Mediapriangan.com - Kabar gembira datang untuk para pekerja sektor transportasi dan logistik. Pemerintah resmi memberikan diskon 50 persen iuran BPJS Ketenagakerjaan khusus untuk program Jaminan Kecelakaan Kerja (JKK) dan Jaminan Kematian (JKM).
Menteri Koordinator Bidang Perekonomian, Airlangga Hartarto, menjelaskan kebijakan ini menyasar pekerja kategori Bukan Penerima Upah (BPU), terutama pengemudi ojek online, ojek pangkalan, sopir, kurir, dan pekerja logistik.
"Program bantuan iuran jaminan kecelakaan kerja dan jaminan kematian bagi pekerja bukan penerima upah," ujar Airlangga saat konferensi pers di Istana Jakarta, Senin 15 September 2025.

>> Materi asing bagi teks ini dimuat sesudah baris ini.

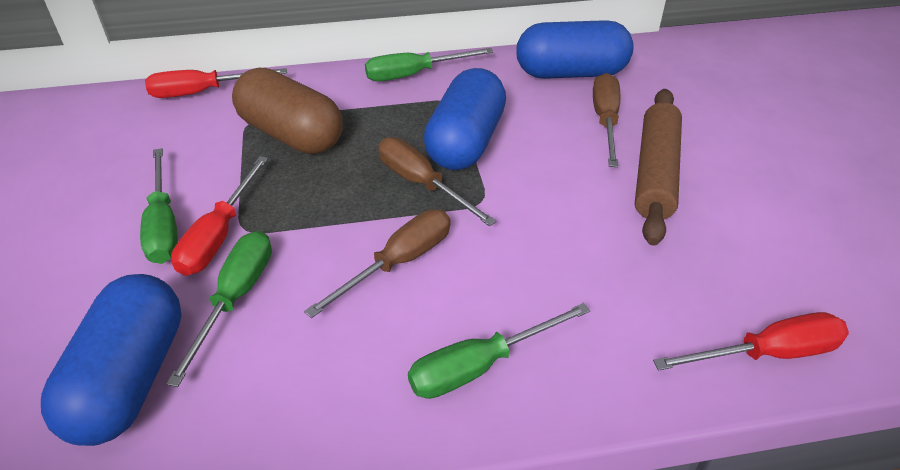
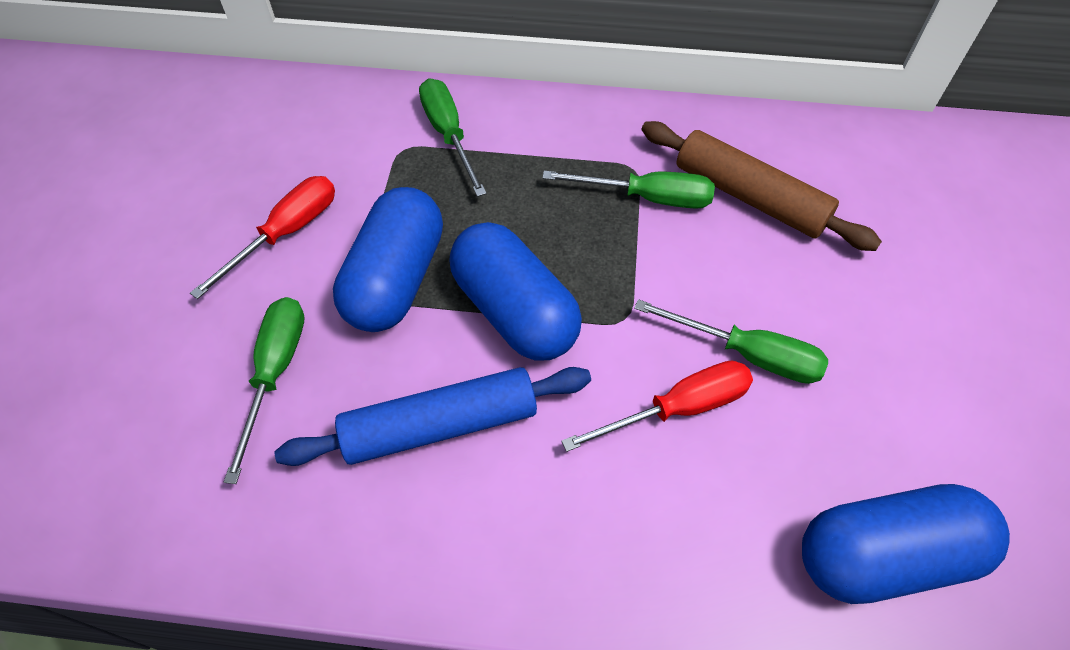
blue rolling pin: none = 0 -> [275,367,591,466] = 1
brown capsule: [232,68,342,154] = 1 -> none = 0
brown screwdriver: [304,209,451,318] [378,137,497,226] [593,73,621,167] = 3 -> none = 0
red screwdriver: [145,68,287,98] [171,156,268,276] [653,312,849,371] = 3 -> [190,176,335,299] [561,360,753,452] = 2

Ia menambahkan, pemerintah mengalokasikan anggaran Rp36 miliar dengan target 731.361 penerima manfaat.
Besaran Iuran Setelah Diskon
Berdasarkan data dari BPJS Ketenagakerjaan, iuran JKK untuk peserta dengan penghasilan di bawah Rp1.099.000 adalah Rp10.000.
Sedangkan iuran JKM dipatok Rp6.800 tanpa syarat penghasilan minimum. Dengan total Rp16.800, setelah diskon 50 persen, peserta hanya perlu membayar Rp8.400 per bulan.
Baca Juga: BPJS Ketenagakerjaan Tasikmalaya Menyapa Pelanggan Bagi-Bagi Makanan Ringan
Manfaat Program JKK
Program JKK memberikan perlindungan bagi pekerja yang mengalami kecelakaan kerja atau penyakit akibat pekerjaan. Manfaatnya mencakup:
Perawatan medis tanpa batas biaya sesuai indikasi medis.
Perawatan di rumah hingga Rp20 juta jika tidak bisa dirawat di rumah sakit.
Santunan uang tunai 48 kali upah bagi ahli waris jika peserta meninggal dunia.